Task prompt: Return the lines from the line with "line at (604, 87): present -> none" to the line with "part at (769, 1322)", copied word for word with both of those lines included.

Extracted data:
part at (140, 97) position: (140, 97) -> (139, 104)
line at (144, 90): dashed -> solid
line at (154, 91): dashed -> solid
...
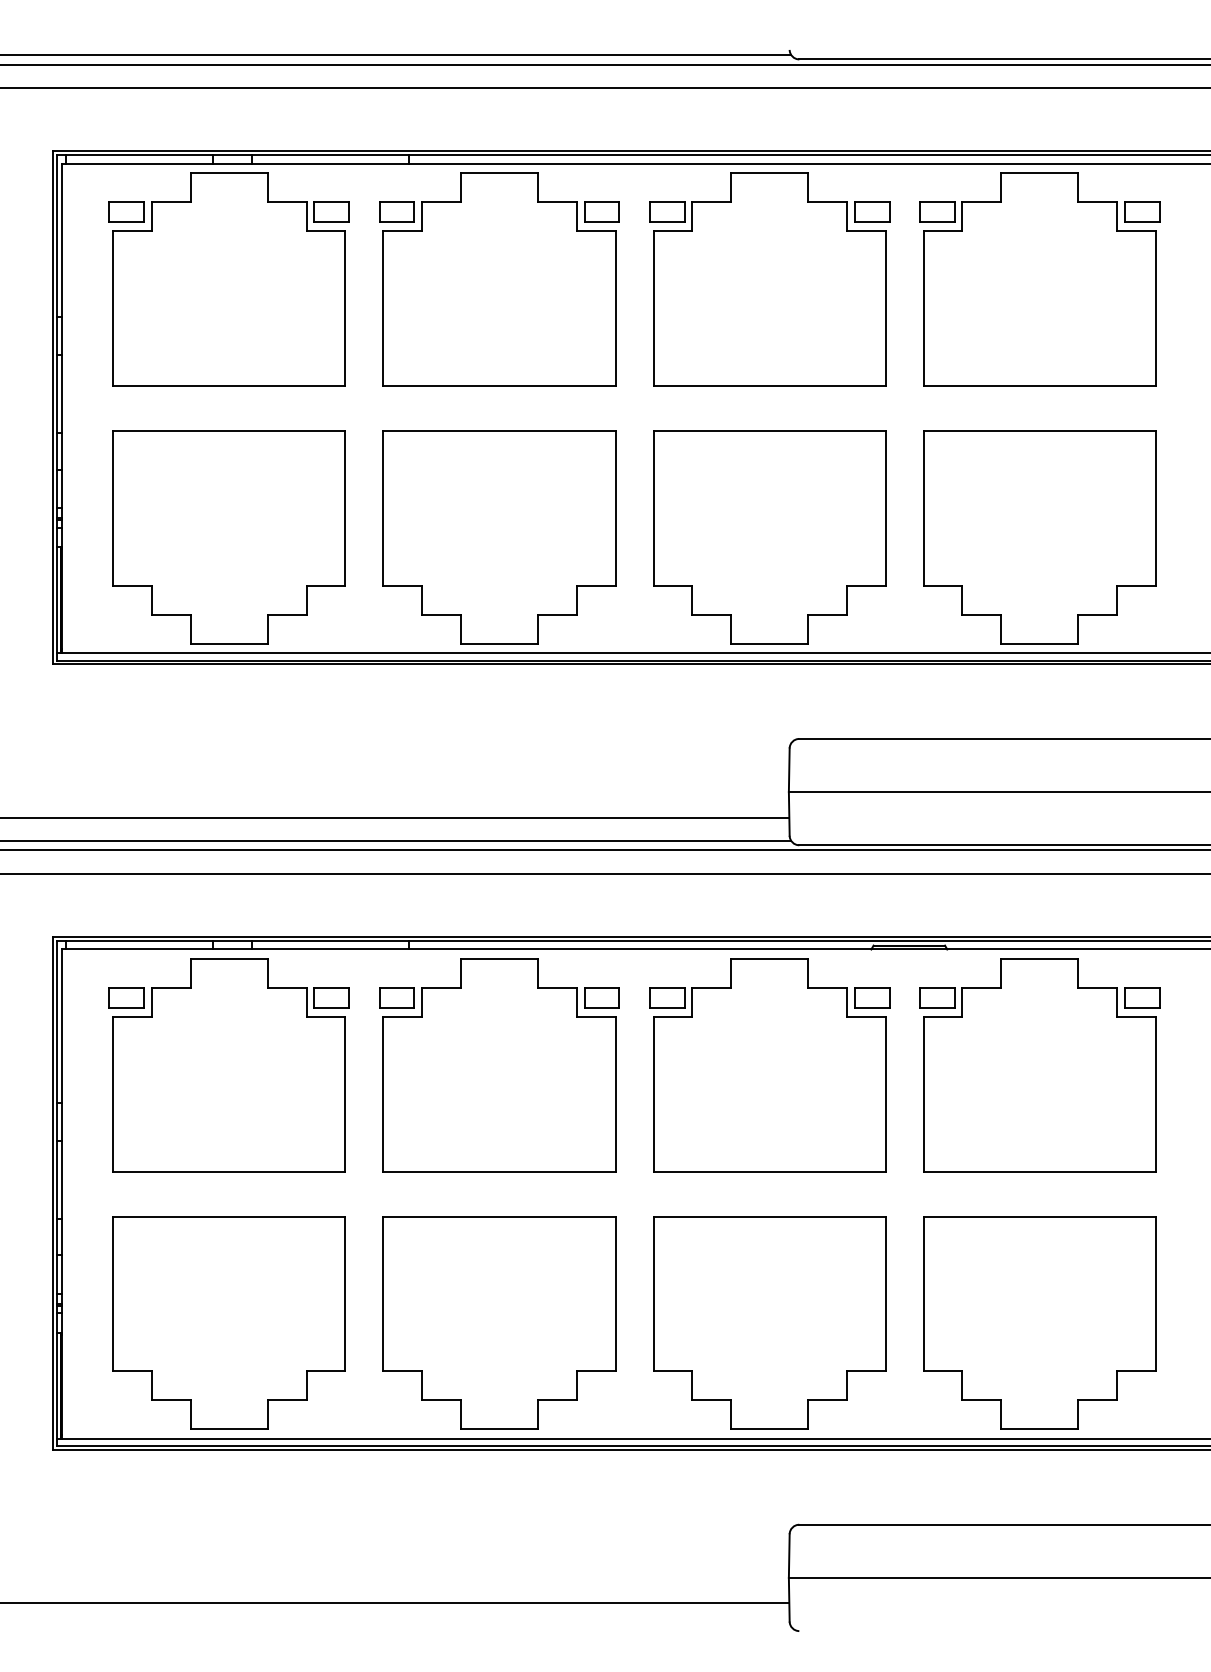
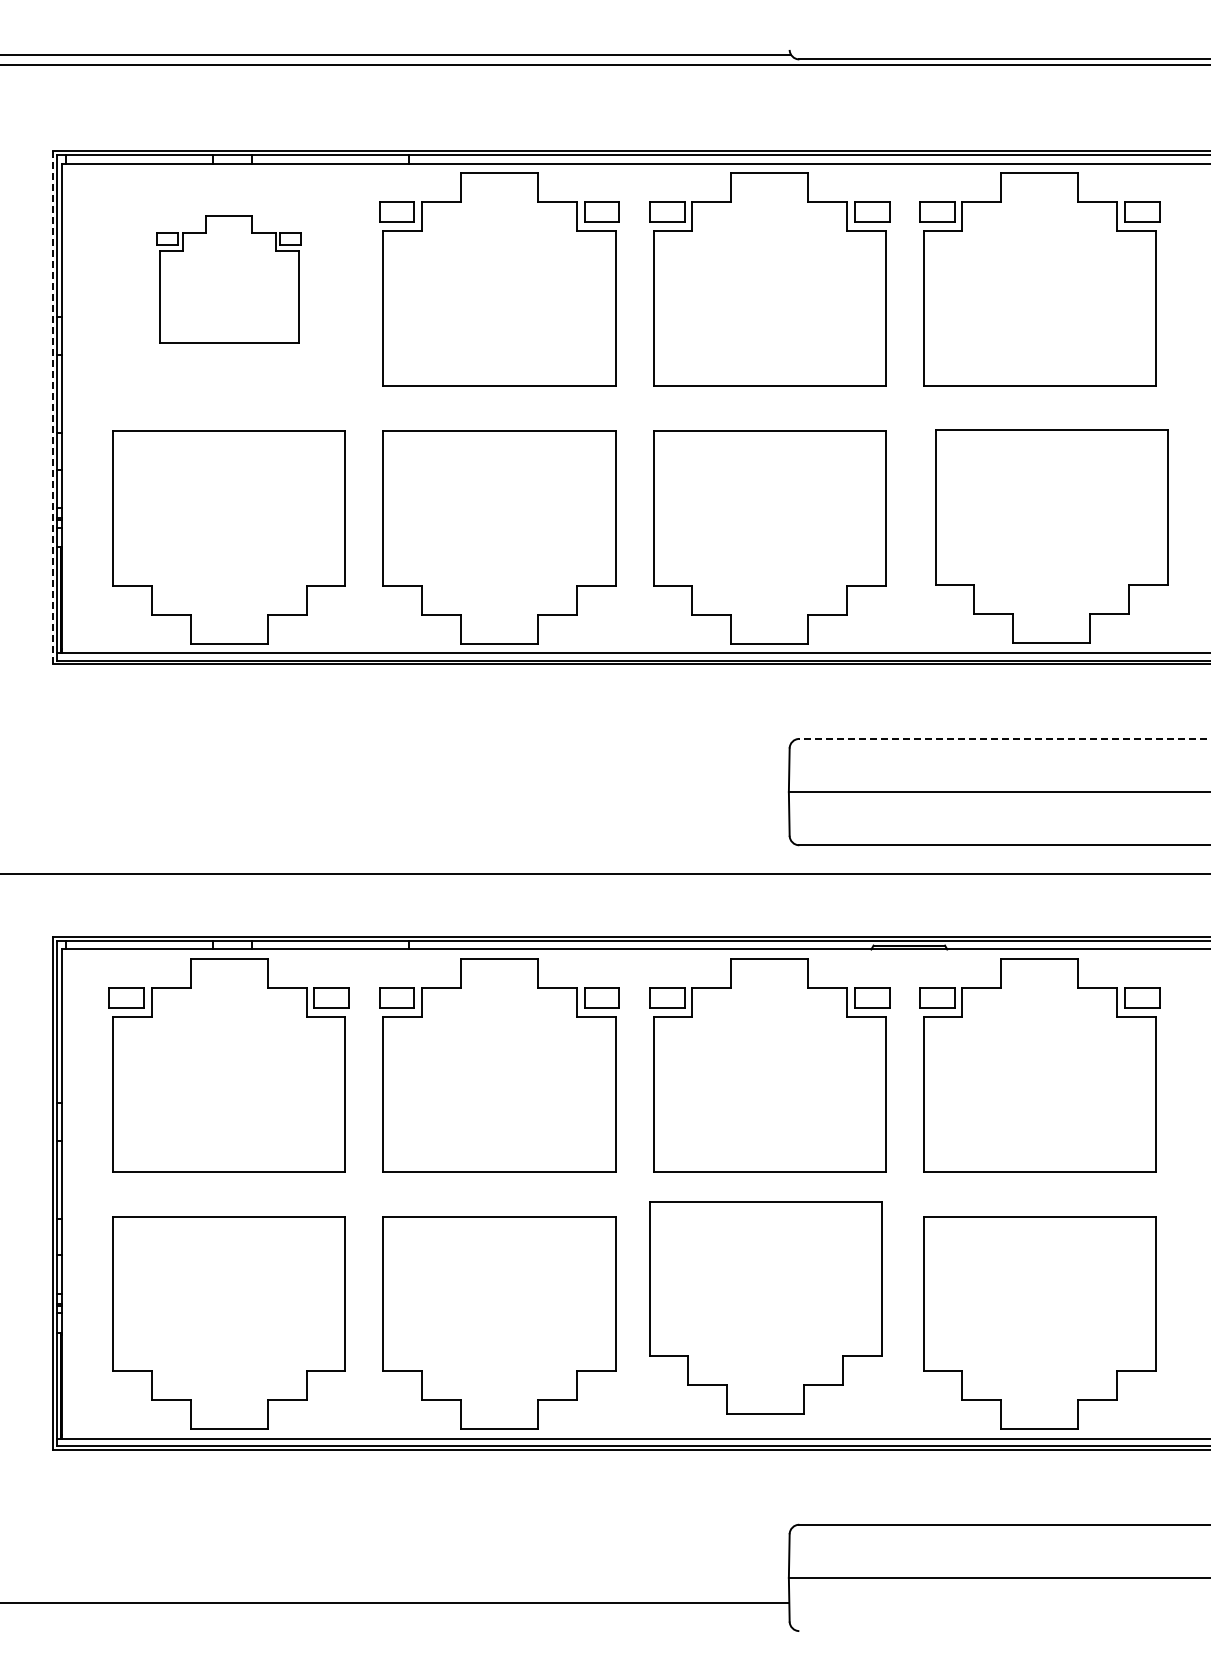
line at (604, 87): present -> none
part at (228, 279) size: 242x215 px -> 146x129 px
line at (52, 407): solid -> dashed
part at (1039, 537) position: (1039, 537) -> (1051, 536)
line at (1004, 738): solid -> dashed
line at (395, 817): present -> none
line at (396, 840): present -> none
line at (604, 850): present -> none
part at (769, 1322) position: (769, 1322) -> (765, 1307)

Solved problem:
line at (604, 87): present -> none
part at (228, 279) size: 242x215 px -> 146x129 px
line at (52, 407): solid -> dashed
part at (1039, 537) position: (1039, 537) -> (1051, 536)
line at (1004, 738): solid -> dashed
line at (395, 817): present -> none
line at (396, 840): present -> none
line at (604, 850): present -> none
part at (769, 1322) position: (769, 1322) -> (765, 1307)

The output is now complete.